Que ce soit à tort ou parfois à raison, une véritable suspicion pour les projets d’exploration à capitaux étrangers s’est installée en Bolivie durant cette période. Le soulèvement populaire qui a chassé FMC-Lithco du Salar d’Uyuni dès 1991 ou encore les difficultés de mise en route du gisement d’argent de San Cristobal (aujourd’hui 100% Sumitomo) au début des années 2000 sont assez emblématiques à cet égard. En conséquence de tout cela, les ressources minérales du sous-sol bolivien sont aujourd’hui sous-explorées et ne sont pas correctement évaluées au regard des normes internationales qui établissent des définitions strictes relatives aux notions de réserves prouvées, probables et possibles (voir le Joint Ore Reserves Committee). Le tableau 1 reprend les réserves actuellement connues et l’importance relative de la Bolivie dans le paysage mondial.

Tableau 1 SS BolivienL’autre conséquence immédiate des soubresauts politiques a évidemment été que la Bolivie est rarement considérée comme une terre favorable pour des investissements de très long terme comme ceux qui prévalent dans le secteur minier. Sans surprise, le Fraser Institute a régulièrement classé la Bolivie parmi les destinations les plus risquées pour l’investissement privé dans le secteur minier (en 2009 : 66e sur 72 ; en 2010 : 76e sur 79 => Survey of mining companies) alors que le Chili se classe depuis des années parmi les destinations les plus favorables.
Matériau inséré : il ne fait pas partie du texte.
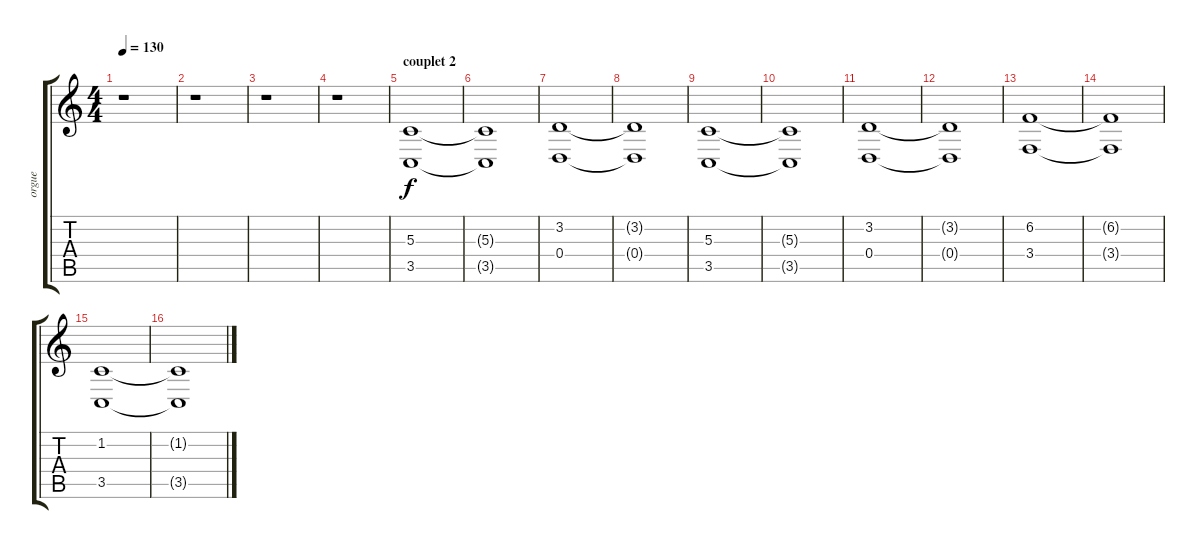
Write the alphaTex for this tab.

\track ("orgue" "orgue") {instrument drawbarorgan}
\staff {score tabs}
\tuning (E4 B3 G3 D3 A2 E2) {hide}
\ts (4 4)
\tempo 130
\clef g2
\ks c
r.1{dy f} |
r.1 |
r.1 |
r.1 |
\section ("" "couplet 2")
(5.3 3.5).1 |
(5.3{t} 3.5{t}).1 |
(3.2 0.4).1 |
(3.2{t} 0.4{t}).1 |
(5.3 3.5).1 |
(5.3{t} 3.5{t}).1 |
(3.2 0.4).1 |
(3.2{t} 0.4{t}).1 |
(6.2 3.4).1 |
(6.2{t} 3.4{t}).1 |
(1.2 3.5).1 |
(1.2{t} 3.5{t}).1
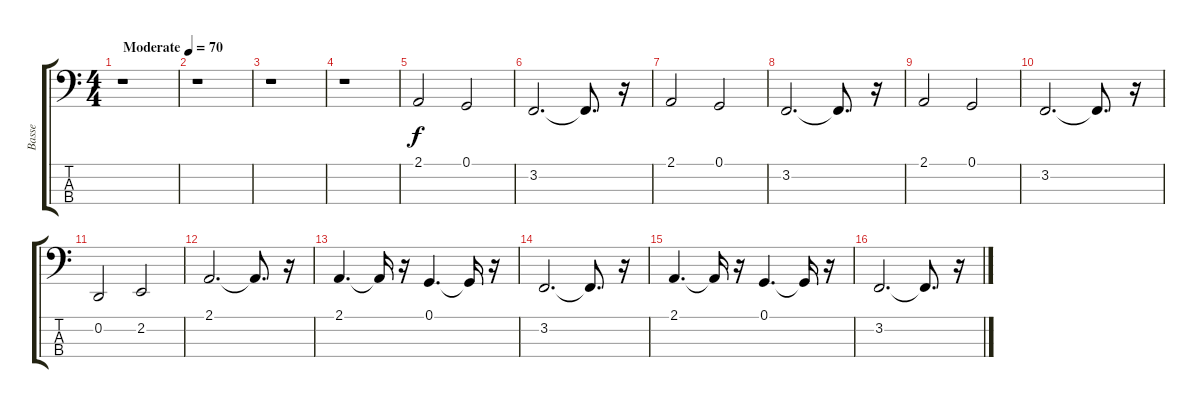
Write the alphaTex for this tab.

\track ("Basse" "Basse") {instrument synthstrings1}
\staff {score tabs}
\tuning (G2 D2 A1 E1) {hide}
\ts (4 4)
\tempo (70 "Moderate")
\clef f4
\ks c
r.1{dy f instrument synthstrings1} |
r.1 |
r.1 |
r.1 |
2.1.2 0.1.2 |
3.2.2{d} 3.2{t}.8{d} r.16 |
2.1.2 0.1.2 |
3.2.2{d} 3.2{t}.8{d} r.16 |
2.1.2 0.1.2 |
3.2.2{d} 3.2{t}.8{d} r.16 |
0.2.2 2.2.2 |
2.1.2{d} 2.1{t}.8{d} r.16 |
2.1.4{d} 2.1{t}.16 r.16 0.1.4{d} 0.1{t}.16 r.16 |
3.2.2{d} 3.2{t}.8{d} r.16 |
2.1.4{d} 2.1{t}.16 r.16 0.1.4{d} 0.1{t}.16 r.16 |
3.2.2{d} 3.2{t}.8{d} r.16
Il faut bien évidemment garder à l’esprit que le classement du Fraser Institute est réalisé sur base d’une enquête auprès des seules compagnies minières et qu’il ne prend nullement en compte le point de vue des gouvernements ou des populations vivant dans les régions minières.

Loin de la politique suivie par ses voisins, la Bolivie d’Evo Morales s’enorgueillit de chercher une voie originale susceptible de maximiser la valeur ajoutée sur le territoire national en évitant l’exportation du minerai brut. Le porte-drapeau emblématique de cette politique est assurément le projet de valorisation du lithium dans le Salar d’Uyuni.